The Willow Village Cemetery is a strange place unlike any other cemetery that I have found myself in before. It is located on the far edge of the town and is far removed from the rest of Willow Village. The entrance is an arched rusty iron gate that stretches high with the words “Willow Village Cemetery” proudly displayed.

The grounds are meticulously maintained, yet I have never seen a single soul there. Of course, I have yet to see anyone at all since my time here has begun. The level of care that the cemetery receives is astonishing. Especially considering the apparent lack of caretakers.

There is a mismatch assortment of all kinds of perennial herbs, fruits, flowers, cacti… Basically every plant that I have ever seen. Not to mention more than a few that I have not seen, it is actually remarkable. There are various plants that shouldn’t be alive in this climate. I’m not exactly a green thumb… but I know a little bit from some books that I once went through.

There are headstones and statues, crypts, as well as mausoleums, everything that you come to expect from a cemetery. There is something strange about this place however. Although, I guess that should go without saying…everything is strange in Willow Village.

I can’t read any of the names, whether it be on the tombstones, or the words on the memorials. All I see is a blur when I try and make out any information. I know they are there, but it’s like there is something that is stopping me from seeing them.

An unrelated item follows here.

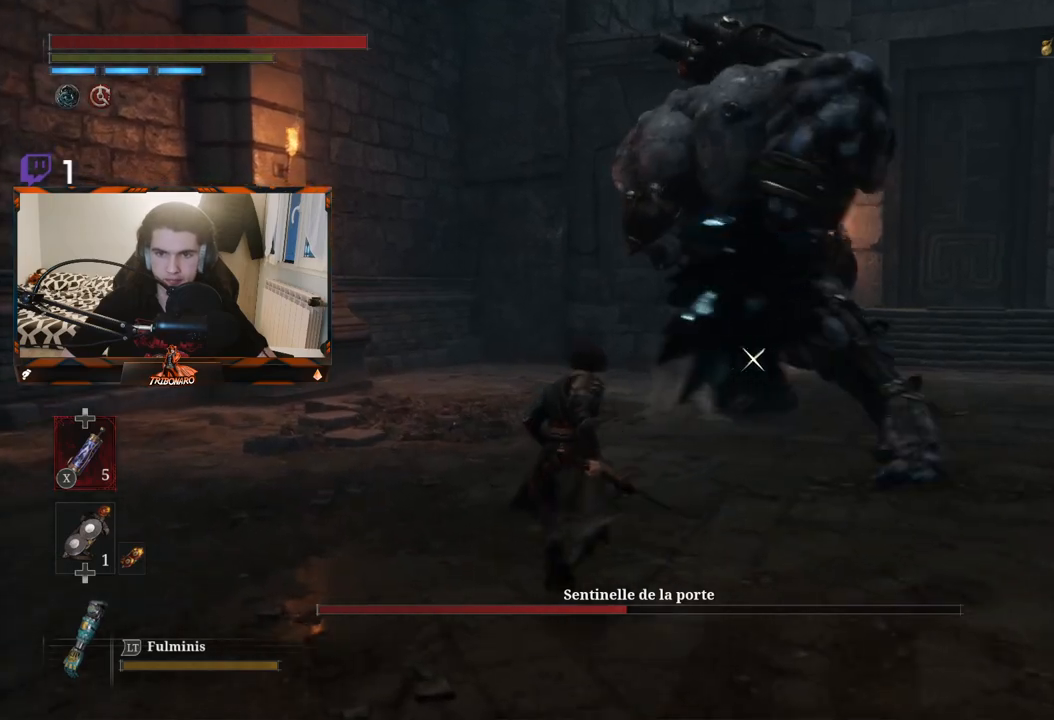
{"buttons": ["B"], "left_stick": "up-left", "right_stick": "center", "events": [[433, "B", "down"]]}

There is a small bunkhouse to the side that appears to be abandoned, it looks like it has been for quite some time. There is nothing in there besides some worn furniture and an old tea kettle. I thought about fixing the place up, for all of two seconds, before I realized that the thought of spending the night alone in the Willow Village Cemetery was off-putting to say the very least.

It’s incredibly peaceful though, I can’t explain it. A lot of this town I find remarkably unsettling, some of it downright terrifying. Yet the cemetery is not one of those places. It is quiet and simple in a way that I don’t quite understand.

It should be terrifying here, the rest of this forsaken “village” is. It just isn’t though, it’s hauntingly beautiful and strangely wonderful in a way that I can’t even begin to describe.

I noticed one other thing that it is maybe worth mentioning, it never rains in the cemetery. Not once have I ever seen any sign of water build up anywhere… It is perfectly dry despite the rain storms that I know occur out here. It’s as if this place is a little pocket that is untouched by the rest of the village’s eco system.

Perhaps this location is a safe haven away from the rest of this dreary and unforgiving place, or maybe that’s just exactly what it wants me to think.. so that I end up letting my guard down.

If that is the case, then it is with some reluctance, that I admit it is half working. I almost feel safe here in the cemetery, as strange as that sounds.

You can’t exchange peace of mind for any price, so regardless of whether or not the safety that I feel here is a fabrication… Well I am just glad to have one place where I can actually feel like there’s a little bit of hope.

Hope is such a strange and fascinating concept. It becomes increasingly hard to partake in with the absence of other humans. It’s almost as if we rely on each other to optimize that battery, but when you are all alone… That is another story.

Your own thoughts burden you and there’s no outlet. No human interaction can make it all seem like it is all in your head. Your reality that you sit in inside of your own mind is then projected out into reality. Being alone with your thoughts is one of the most dangerous places that you can ever be.

I’m glad this cemetery gives me a little bit of quiet, it’s the only place where those thoughts seem to slow down.